Ironically, a lot of the dishes that saw the highest increases are typically low-priced foods enjoyed on a daily basis.
Gimbap (rice rolls) and ramyeon (instant noodles), two popular dishes that are usually eaten together, were among the top five items with the highest inflation.
Gimbap ranked No. 1 with a year-on-year increase of 7.8 percent. Ramyeon was fourth with 4.2 percent.
The price of soju at restaurants went up by 5.2 percent, ranking second on the list. No. 3 was galbitang (beef short rib soup). The dish’s price rose an average 4.5 percent and was one of the two most expensive items on the top 10 list, alongside another beef stew dish, seollongtang, at No. 7 with 3.3 percent.
Steady sellers at Chinese restaurants, known for their low-cost offerings, also saw high inflation.
The price of jjajangmyeon (noodles topped with black soybean sauce) went up 3.2 percent. Jjamppong (spicy seafood noodle soup) saw prices rise 4 percent year on year. The price of fried rice jumped 3.6 percent.
The cost of eating at cafeterias increased by 2.8 percent, according to Statistics Korea. Samgyeopsal (pork belly) and tteokbokki (spicy rice cakes) both became more expensive last year by 2.6 percent.
One dine-out favorite that maintained prices last year was chicken. Its inflation was smaller, at 0.9 percent. Several of the country’s top chicken franchises had attempted to raise prices during the year but withdrew after facing fierce protest from the chicken-loving public.
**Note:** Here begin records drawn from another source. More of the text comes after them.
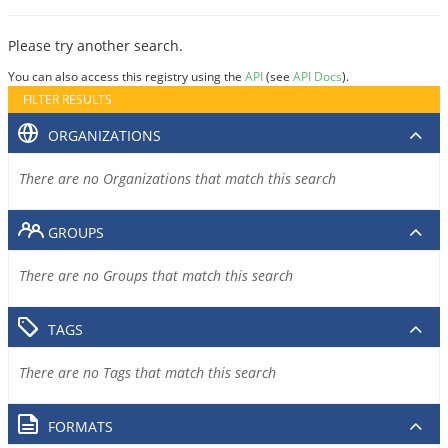
Please try another search.
You can also access this registry using the
API
(see
API Docs
).
FILTER RESULTS
ORGANIZATIONS
There are no Organizations that match this search
GROUPS
There are no Groups that match this search
TAGS
There are no Tags that match this search
FORMATS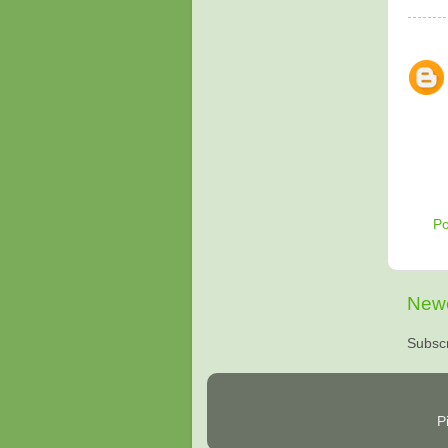
P
Newe
Subscr
P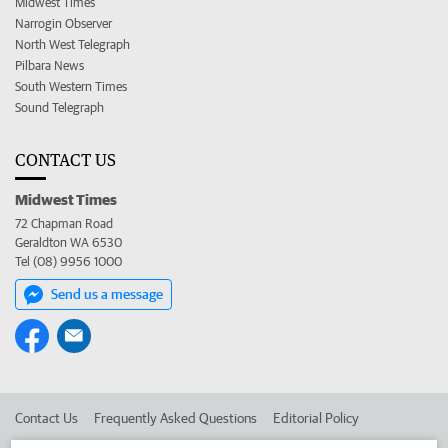
Midwest Times
Narrogin Observer
North West Telegraph
Pilbara News
South Western Times
Sound Telegraph
CONTACT US
Midwest Times
72 Chapman Road
Geraldton WA 6530
Tel (08) 9956 1000
Send us a message
Contact Us
Frequently Asked Questions
Editorial Policy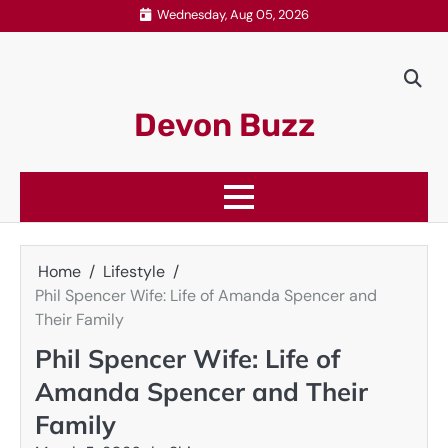
Skip
Wednesday, Aug 05, 2026
to
content
Devon Buzz
Home
Lifestyle
Phil Spencer Wife: Life of Amanda Spencer and
Their Family
Phil Spencer Wife: Life of
Amanda Spencer and Their
Family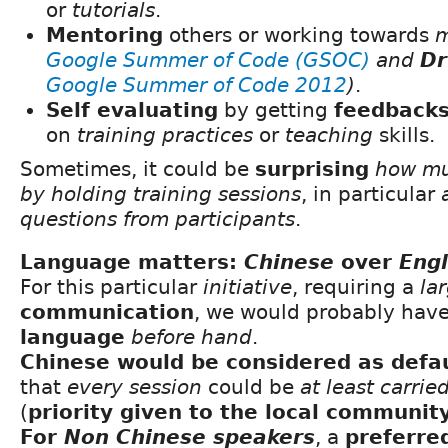
or
tutorials
.
Mentoring
others or working towards
m
Google Summer of Code (GSOC)
and
Dr
Google Summer of Code 2012
)
.
Self evaluating
by getting
feedback
on
training practices
or
teaching
skills.
Sometimes, it could be
surprising
how mu
by holding training sessions
, in particular
questions from participants
.
Language matters:
Chinese
over
Engl
For this particular
initiative
, requiring a
la
communication
, we would probably hav
language
before hand
.
Chinese would be considered as defa
that
every session
could be
at least carrie
(
priority given to the local communit
For
Non Chinese speakers
, a
preferre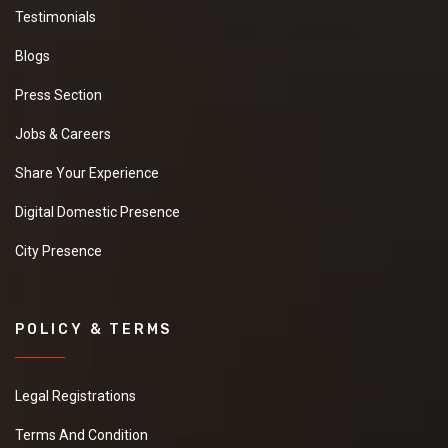
Testimonials
Blogs
Press Section
Jobs & Careers
Share Your Experience
Digital Domestic Presence
City Presence
POLICY & TERMS
Legal Registrations
Terms And Condition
The inflation at greasy spoons is a result of price increases for ingredients. A report from Statistics Korea last month showed that consumer prices of groceries rose 6.2 percent last year compared to 2016.
The price of eggs, which is a main ingredient in a handful of dishes, posted dramatic year-on-year inflation of 43.7 percent, resulting from an outbreak of bird flu on chicken farms last year.
There is little possibility that the cost of eating out will greatly drop this year.
As of Jan. 1, the country’s minimum wage is 7,530 won ($7) per hour, a record increase of 16.4 percent from last year. Most restaurants, especially greasy spoons and franchises, pay the minimum wage, and the costs will likely be passed onto consumers.
KFC and Lotteria already raised prices on some of their items late last year in anticipation of the wage hike.